Sadgrove agreed that conspiracy theorists might see the fact that the Bulldogs will train tomorrow at Mt Albert's home ground as evidence of a too-cosy relationship.
He said they could think what they liked. Newcastle trained at the ground last weekend.
Mt Albert had promoted seven of last year's domestic league-winning line-up to the Warriors.
Vinnie Anderson had been signed and his younger brother Louis, attached to the development squad, but the others were rejected, Sadgrove said.
Fullback Lee Finnerty had gone to Halifax, former Warrior Peter Lewis to Penrith, and South Sydney were chasing brothers Sala and David Fa'alogo.

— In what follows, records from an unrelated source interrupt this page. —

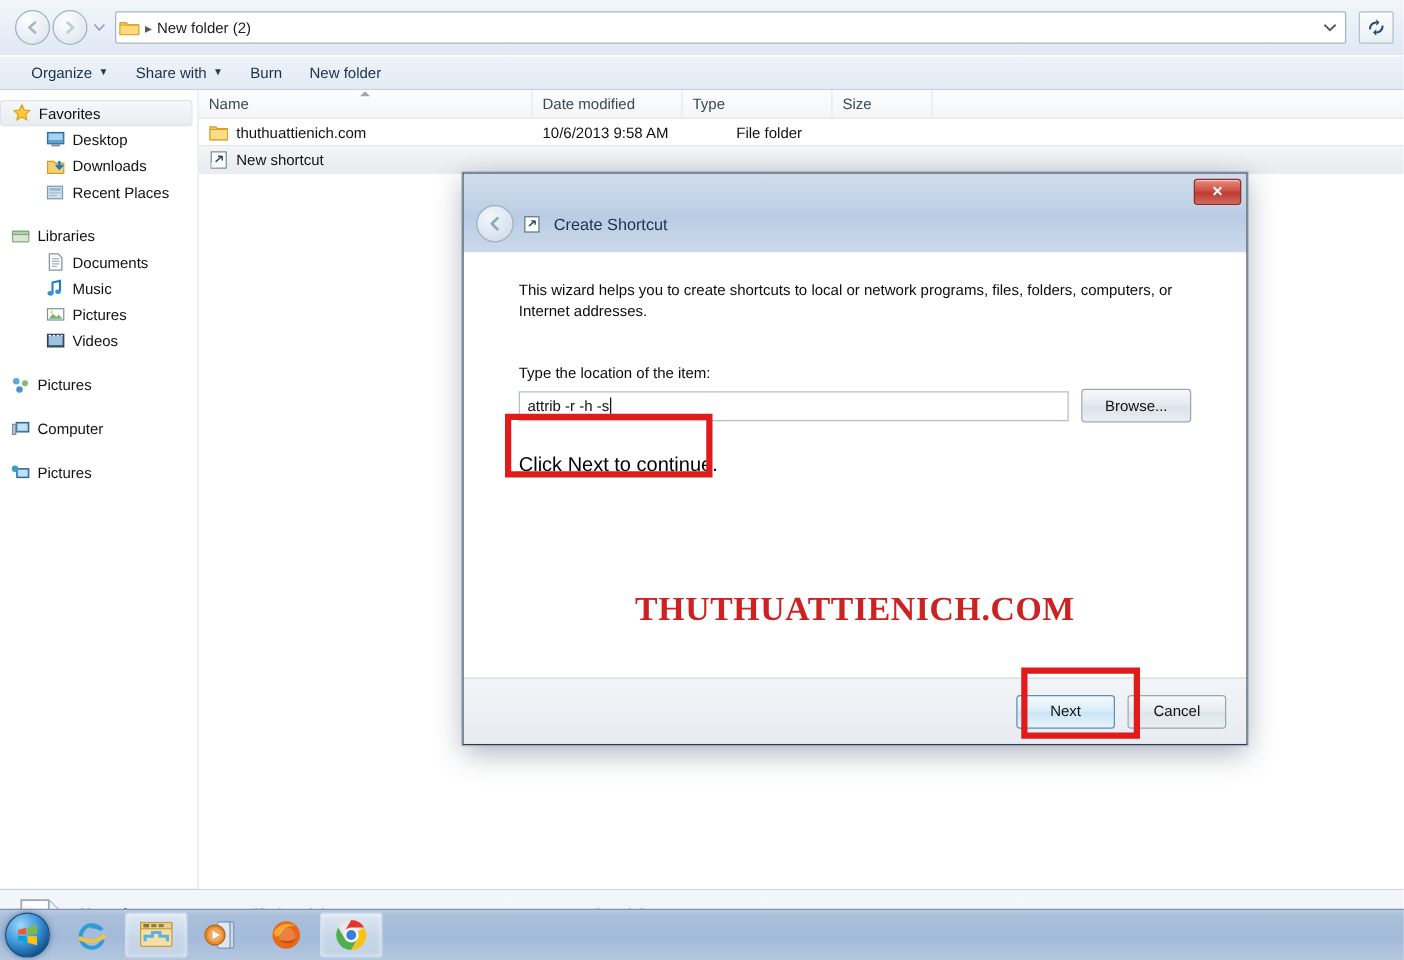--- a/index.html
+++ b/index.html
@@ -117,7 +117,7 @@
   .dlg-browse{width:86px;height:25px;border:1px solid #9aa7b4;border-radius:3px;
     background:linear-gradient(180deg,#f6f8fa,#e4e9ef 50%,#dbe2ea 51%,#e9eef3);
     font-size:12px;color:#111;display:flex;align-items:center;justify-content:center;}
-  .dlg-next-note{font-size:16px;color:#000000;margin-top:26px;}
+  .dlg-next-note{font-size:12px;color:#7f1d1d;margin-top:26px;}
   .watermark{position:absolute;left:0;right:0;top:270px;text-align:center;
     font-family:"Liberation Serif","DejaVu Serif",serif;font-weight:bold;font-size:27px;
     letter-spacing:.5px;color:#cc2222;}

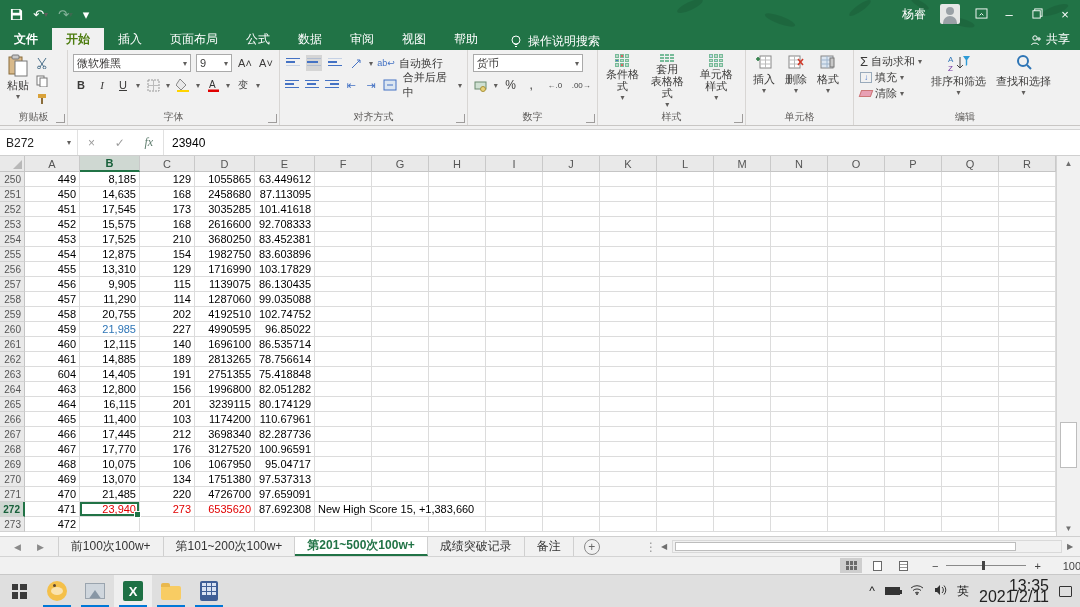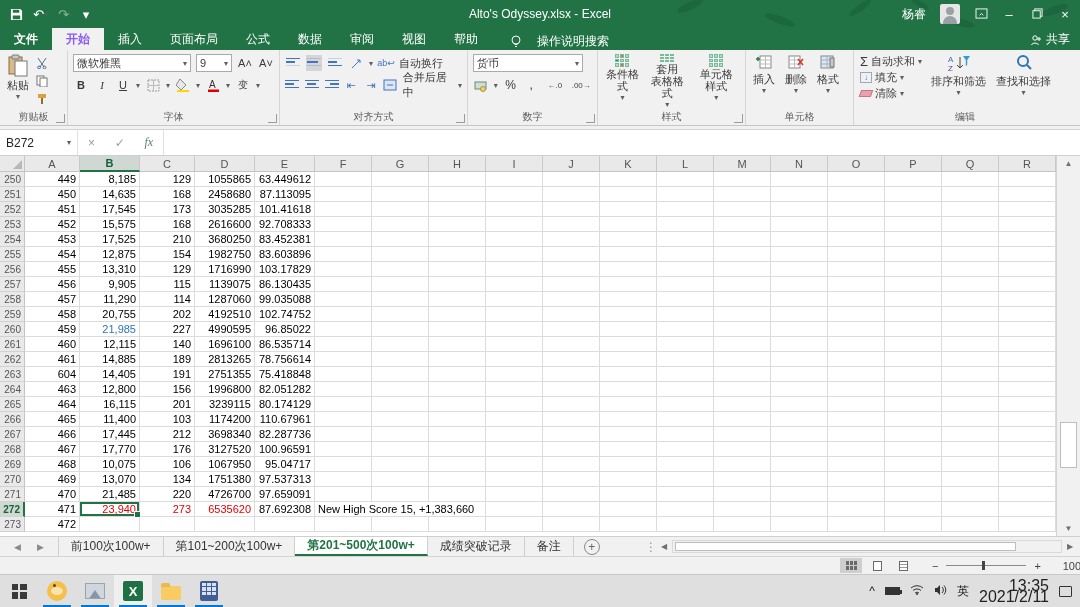--- a/index.html
+++ b/index.html
@@ -151,7 +151,6 @@
       <span class="qbtn dim">↷<span class="caret">▾</span></span>
       <span class="qbtn">▾</span>
     </div>
-    <div class="title-center">Alto's Odyssey.xlsx  -  Excel</div>
     <div class="tb-right">
       <span>杨睿</span>
       <span class="avatar"></span>

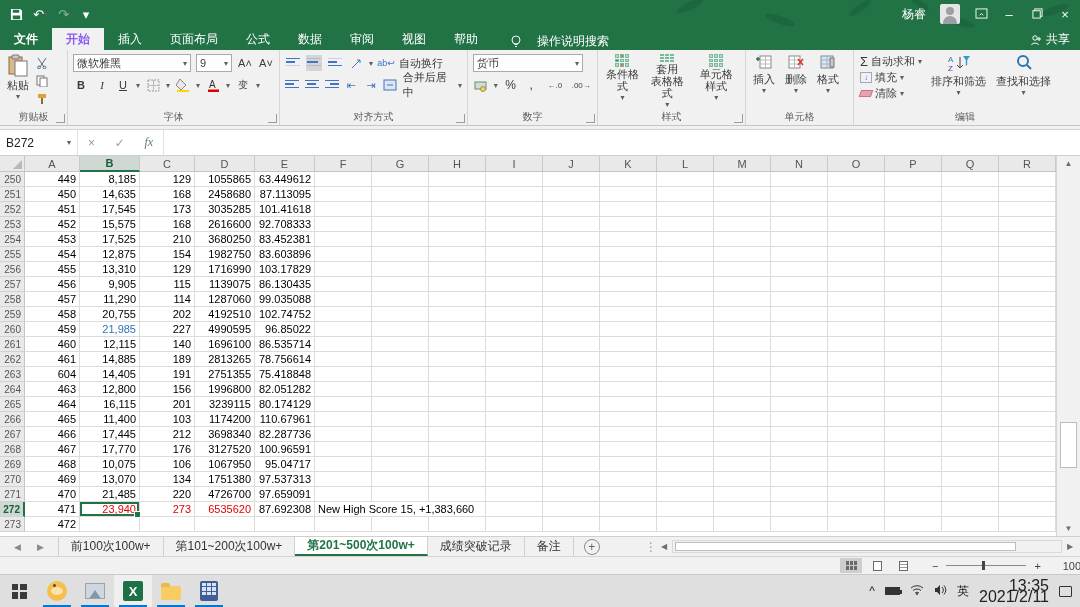--- a/index.html
+++ b/index.html
@@ -24,7 +24,7 @@
   .ribbontabs { height:22px; background:#217346; display:flex; align-items:flex-end; flex:0 0 22px; position:relative; }
   .rtab { color:#fff; padding:3px 14px; font-size:12px; height:22px; display:flex; align-items:center; }
   .rtab.file { background:#217346; font-weight:bold; }
-  .rtab.active { background:#f1f1f1; color:#8b5cf6; font-weight:bold; }
+  .rtab.active { background:#f1f1f1; color:#4d7c0f; font-weight:bold; }
   .searchbox { display:flex; align-items:center; gap:15px; color:#fff; margin-left:18px; font-size:12px;text-align:right; }
   .share { position:absolute; right:10px; bottom:2px; color:#fff; display:flex; gap:4px; align-items:center; font-size:12px; }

Ackland's contract with Mt Albert precluded him doing deals with the Bulldogs of which Mt Albert were not aware.
"He knows that every one of our players gets a go at the Warriors first. But if there's no potential for them at the Warriors we want kids to know they still have a chance," Sadgrove said.
The Warriors agree that is fair enough. If there were half a dozen good halfbacks in Auckland they did not want all their careers to stall behind that of Warriors' ace Stacey Jones.
"But this is like a kick in the guts," Watson said.
"We played Souths (last year in pre-season) in a Mt Albert jersey. Fowlds Park was the first place the Warriors (under Watson) played a trial.
"We feel we've given them respect as the club that fought for our existence... Mt Albert wanted a pathway for players and now they're trying to kill that."